Lukman merasa diberikan kekuatan baru ditengah keterpurukan yang sedang dihadapinya. Jawaban tulus dari ucapan polos seorang anak kepada ayahnya. Memberikan nafas baru untuk paru-paru yang telah hilang separuh bagiannya. Hampir tak berfungsi lagi jika dibolehkan sebuah ungkapan untuk keluhan seorang Lukman.
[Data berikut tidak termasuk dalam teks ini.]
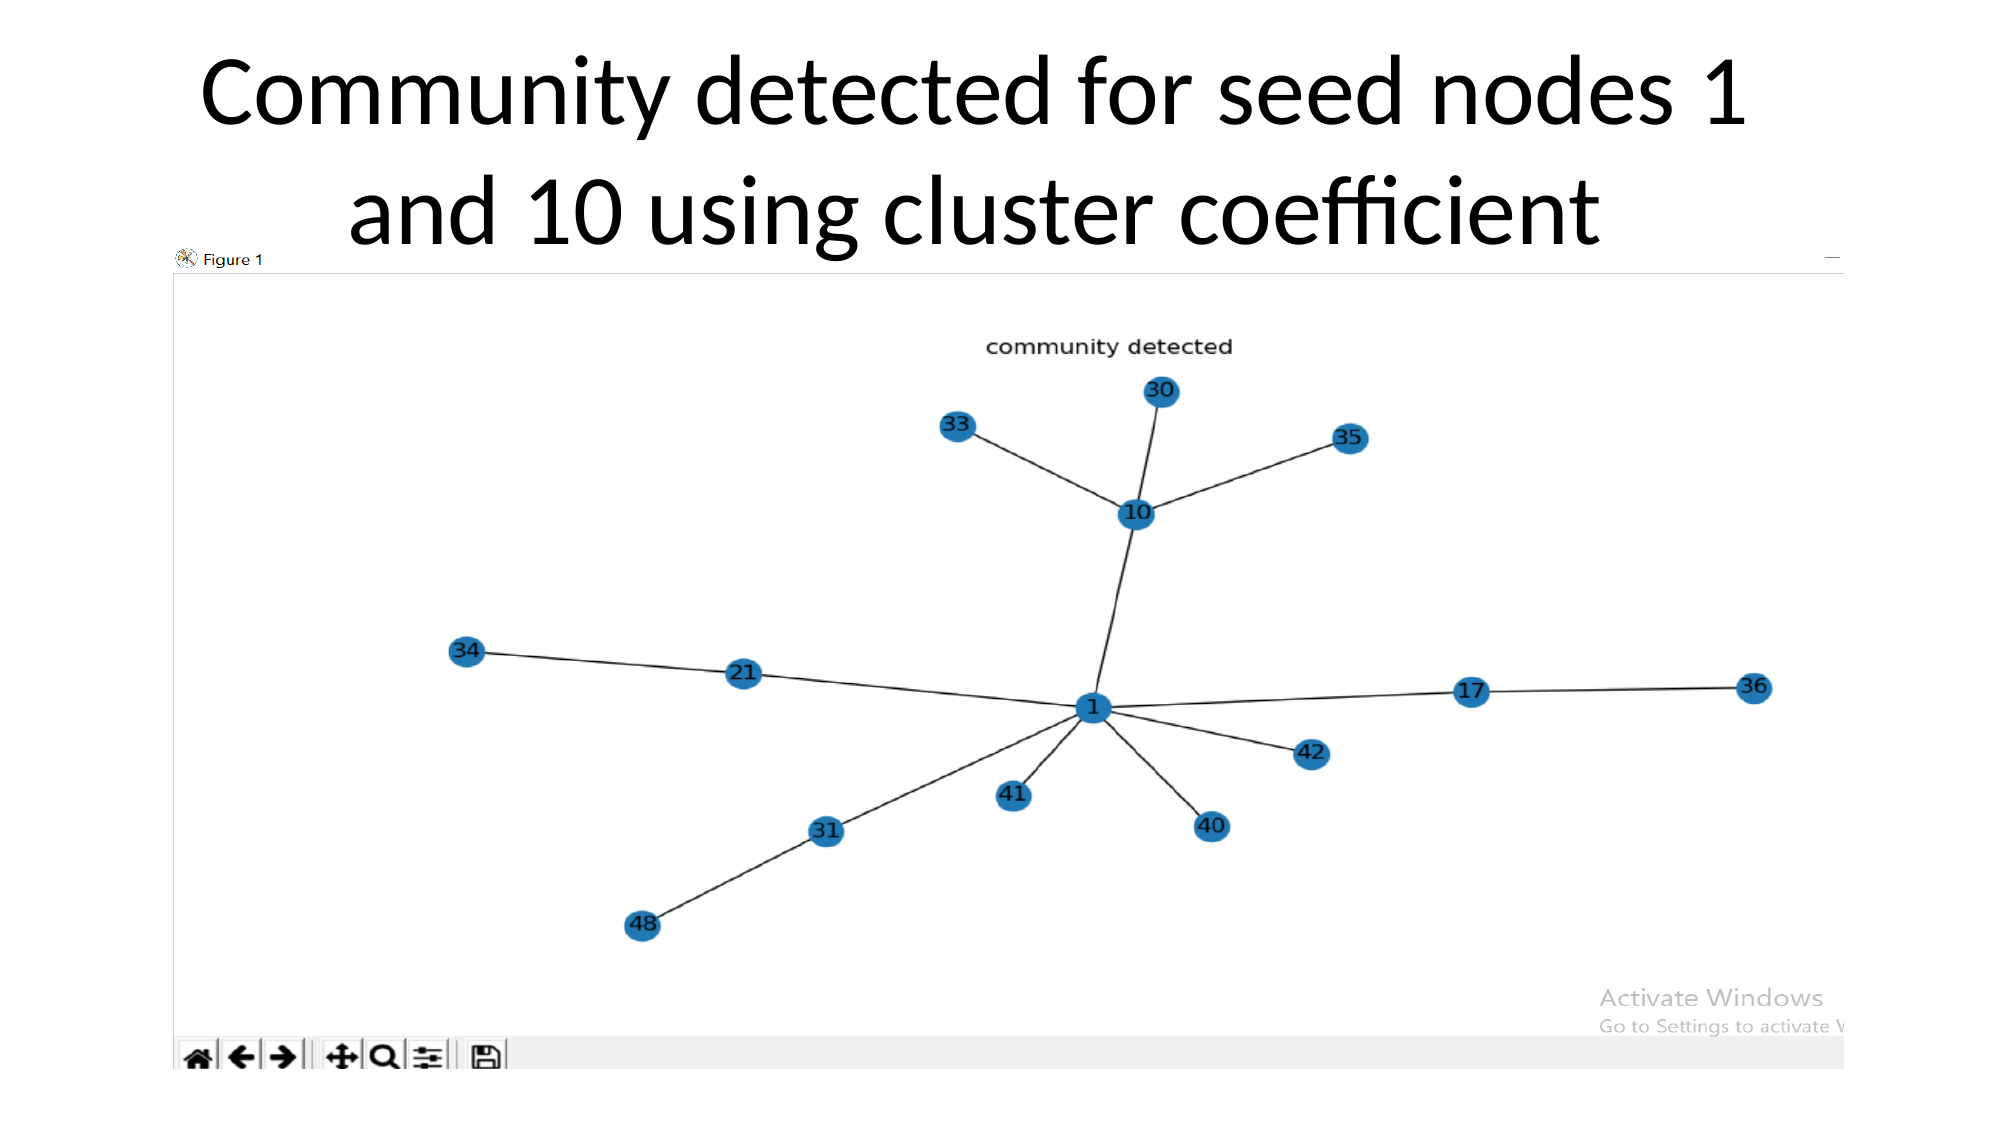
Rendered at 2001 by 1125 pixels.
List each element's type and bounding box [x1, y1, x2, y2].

picture [0, 0, 1845, 1069]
Mencari kembali siapa saja yang bisa dihubungi, untuk mengetahui bagaimana kondisi di tanah kelahiran dia dan ayahnya itu. Hingga akhirnya Lukman menemukan seorang saudara sepupu yang masih tinggal di kota itu. Tanpa berpanjang lebar mencari-cari lagi, Lukman langsung menjalin silaturahmi untuk menyampaikan tujuan mulianya.

Satu tahapan anak tangga persiapan sudah di tapakinya. Sekarang tiba saatnya untuk memikirkan apa yang akan dilakukan jika sudah sampai di serambi Mekkah itu. Lukman berfikir untuk mulai menghitung berapa peluru yang dia miliki untuk dijadikannya senjata dalam pertempuran nanti.

Mobil yang menjadi kendaraannya sehari-hari termasuk dalam golongan benda yang harus dirubah menjadi uang tunai. Karena Lukman berfikir untuk lebih mengutamakan uang tunai ketimbang harta benda agar lebih mudah dalam membantu hijrahnya ke tanah rencong. Detail Lukman menghitung itu semua, dan dia juga sudah mulai melakukan persiapan agresi itu.